**PAGE EXCERPT:**
View Full Version : Towards an optimal Tomato food
Richard
01-17-2012, 12:19 AM
Among other things, I have spent the last year studying optimal formulations for growing tomatoes in all types of environments. It has been very rewarding from both an analytic and personal standpoint. The results are applicable to nearly all annually grown herbaceous fruiting plants, including members of Solanaceae (tomatoes, peppers, potatoes, eggplants, ...), Cucurbitoids (melons, squash, cucumbers, ...), Beans (kidney bean, lima bean, ...); but not other legumes such as peas -- or for that matter cannabis.
Key point #1: There are presently no single-bottle, single-bag, or single-box solutions. Please don't ask where to buy it.
Many commercial growers have known some or all the formula for decades and if you wish you can go read about it at university agriculture extension web sites, and also at web sites of some commercial suppliers. The "mix" is not available in a single bag for historically practical reasons -- one of which is the difference in mineral content among farmers' water supplies. This is changing due to the increased use and lower prices of reverse-osmosis water filtering systems.

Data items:
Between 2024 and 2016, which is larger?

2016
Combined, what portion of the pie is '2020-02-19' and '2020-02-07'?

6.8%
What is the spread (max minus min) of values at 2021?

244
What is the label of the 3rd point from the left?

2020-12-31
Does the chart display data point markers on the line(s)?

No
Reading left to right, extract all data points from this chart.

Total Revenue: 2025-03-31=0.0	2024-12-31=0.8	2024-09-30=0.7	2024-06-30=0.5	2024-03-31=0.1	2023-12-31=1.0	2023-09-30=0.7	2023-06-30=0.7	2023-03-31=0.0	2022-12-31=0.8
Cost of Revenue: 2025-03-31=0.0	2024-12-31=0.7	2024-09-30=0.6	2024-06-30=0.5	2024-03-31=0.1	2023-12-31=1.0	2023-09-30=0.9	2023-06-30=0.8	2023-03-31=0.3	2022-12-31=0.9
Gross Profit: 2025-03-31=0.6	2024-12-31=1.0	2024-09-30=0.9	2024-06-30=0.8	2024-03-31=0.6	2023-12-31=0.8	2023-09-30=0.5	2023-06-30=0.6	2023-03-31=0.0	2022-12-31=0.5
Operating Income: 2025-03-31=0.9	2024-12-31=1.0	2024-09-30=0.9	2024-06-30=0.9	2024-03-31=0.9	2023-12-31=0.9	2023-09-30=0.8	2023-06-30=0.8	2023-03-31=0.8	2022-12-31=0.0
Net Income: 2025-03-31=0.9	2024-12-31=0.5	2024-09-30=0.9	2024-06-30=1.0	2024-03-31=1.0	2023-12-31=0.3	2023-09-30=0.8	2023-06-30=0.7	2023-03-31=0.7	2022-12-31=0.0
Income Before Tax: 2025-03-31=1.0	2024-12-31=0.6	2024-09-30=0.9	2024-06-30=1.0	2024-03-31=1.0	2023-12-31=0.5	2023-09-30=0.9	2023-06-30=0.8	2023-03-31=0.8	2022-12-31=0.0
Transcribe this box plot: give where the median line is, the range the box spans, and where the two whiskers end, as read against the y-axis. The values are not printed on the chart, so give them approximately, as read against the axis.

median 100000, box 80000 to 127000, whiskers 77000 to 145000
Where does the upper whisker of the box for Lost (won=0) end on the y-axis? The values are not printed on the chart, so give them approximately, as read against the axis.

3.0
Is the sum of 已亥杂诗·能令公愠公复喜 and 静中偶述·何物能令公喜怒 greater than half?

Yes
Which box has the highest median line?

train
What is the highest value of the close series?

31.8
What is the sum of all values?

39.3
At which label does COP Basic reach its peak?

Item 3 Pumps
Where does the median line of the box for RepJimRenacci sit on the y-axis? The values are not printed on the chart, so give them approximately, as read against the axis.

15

**WORK INSTRUCTION 1:**
In the tomato food post, rewrite the stretch from "View Full Version" through "that matter cannabis.", swapping "tomatoes" for "chili peppers".
**WORK INSTRUCTION 2:**
Do these statements agree with the tomato food post? Answer yes or no for each, and quote the words from the post that decide it.
(a) The writer's formula can be bought in a single bag.
(b) The writer's results apply to peas.
(c) Reverse-osmosis water filtering systems have become cheaper.
**WORK INSTRUCTION 3:**
Write the next few sentences of the tomato food post, continuing from its last sentence.

**TASK ANSWER 1:**
View Full Version : Towards an optimal Tomato food
Richard
01-17-2012, 12:19 AM
Among other things, I have spent the last year studying optimal formulations for growing chili peppers in all types of environments. It has been very rewarding from both an analytic and personal standpoint. The results are applicable to nearly all annually grown herbaceous fruiting plants, including members of Solanaceae (chili peppers, peppers, potatoes, eggplants, ...), Cucurbitoids (melons, squash, cucumbers, ...), Beans (kidney bean, lima bean, ...); but not other legumes such as peas -- or for that matter cannabis.

**TASK ANSWER 2:**
(a) No: "There are presently no single-bottle, single-bag, or single-box solutions."
(b) No: "but not other legumes such as peas"
(c) Yes: "increased use and lower prices of reverse-osmosis water filtering systems"

**TASK ANSWER 3:**
First let's look at the primary nutrients N, P, K. There are several scenarios:
1. Soil grown, determinate types, organic: 4-4-7
2. Soil grown, indeterminate types over a long season, organic: 4-2-7
3. Soil grown, determinate types, water-soluble: 11-12-21
4. Soil grown, indeterminate types, water-soluble: 11-6-21
5. Hydroponic, determinate types, liquid: 4-4-7
6. Hydroponic, determinate types, water-soluble: 11-12-21
Key point #2: All of these are applied during growth phases 1, 2, and 3 so that the concentration of K (potash) is respectively 150ppm, 200ppm, and 250ppm.
Now because my interest in obtaining a tomato food that is suitable for consumers and also acceptable by those interested in organic gardening principles, I am going to focus here on the lower concentration scenario. Why lower? Because it is not possible to have a higher concentration of nitrogen and satisfy USDA certified-organic requirements. I would also like a liquid solution so that the efficiency of fertilizer injection can be employed, both in soil-based and hydroponic applications.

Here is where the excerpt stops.